Choi, who is in the 6th grade, was selected along with his little sister, Choi Seung-won, who is in the 2nd grade, to deliver a bouquet of flowers and hand written letters to Pope Francis upon his 10:30a.m. arrival to Seoul, South Korea Aug. 14.
Recalling the moment when they presented the bouquet to the pontiff, Choi explained that Pope Francis “told me ‘thank you,’ and ‘you’re very friendly.’ And he said ‘I love you.’”
Describing how he is an altar boy at his home parish as well as president of his school, Choi explained that it was because of his leadership and involvement that he was selected to deliver the flowers.

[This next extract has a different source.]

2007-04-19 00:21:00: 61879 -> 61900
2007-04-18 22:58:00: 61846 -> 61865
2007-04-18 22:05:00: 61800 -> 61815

He said that he was “was very surprised” when he found out, and “couldn’t sleep that night or last night.”
Sharing his sentiments, Choi’s sister Seung-won also said that she was “nervous” when delivering the flowers to the Pope. “I wanted to say I love you, but my mom said I have to say ‘welcome Papa,’” so I told him “welcome,” she said.

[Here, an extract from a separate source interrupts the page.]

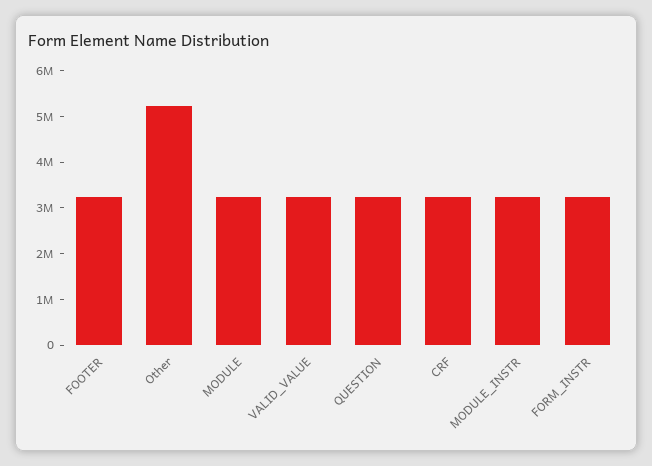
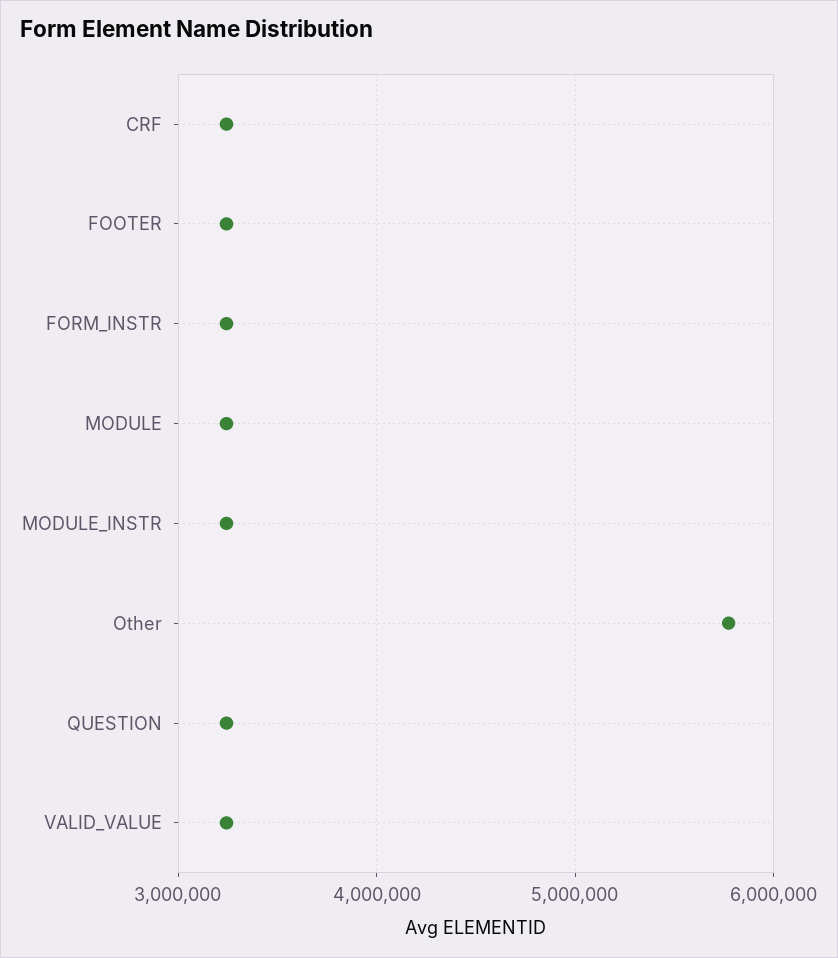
Other: 5200000 -> 5800000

During the arrival ceremony for his Aug. 14 – 18 apostolic voyage to Korea, Pope Francis was also greeted the apostolic nuncio to Korea, H.E. Msgr. Osvaldo Padilla, the protocol leader of Korean presidential palace and Korean president Park Geun-hae.
President Park’s presence was “a particular sign of affection” since heads of state do not usually meet a Pope at the airport, but rather inside their presidential palace, Vatican spokesman Fr. Federico Lombardi stated in an Aug. 14 press briefing.
After having a brief conversation with the president, the Roman Pontiff received the bouquet of flowers and hand-written letters from Choi Woo-jin and his sister before greeting the rest of the welcoming group, which included the families of victims of the Sewol ferry incident earlier this spring.
Other of the 32 lay representatives of the Korean Church who formed part of the welcoming group included 2 North Korea defectors, 2 immigrant workers, 2 young Catholic workers, a person with a disability and their assistant, 2 foreign missionaries, 2 religious monks and nuns, 2 senior citizens, 2 catechumens, and 2 grieving families of victims of crime.
Also present were descendants of two of the 124 Korean martyrs Pope Francis will beatify during his Aug. 16 Mass in Seoul’s Shrine of the Martyrs of Seo So-mon.
Fr. Lombardi said that when seeing the presence of the martyrs’ relatives at the welcoming ceremony there was “immediately a sense of the family that the Catholic Church in Korea is and how the story of martyrdom is present in the life and communities. This impressive for us.”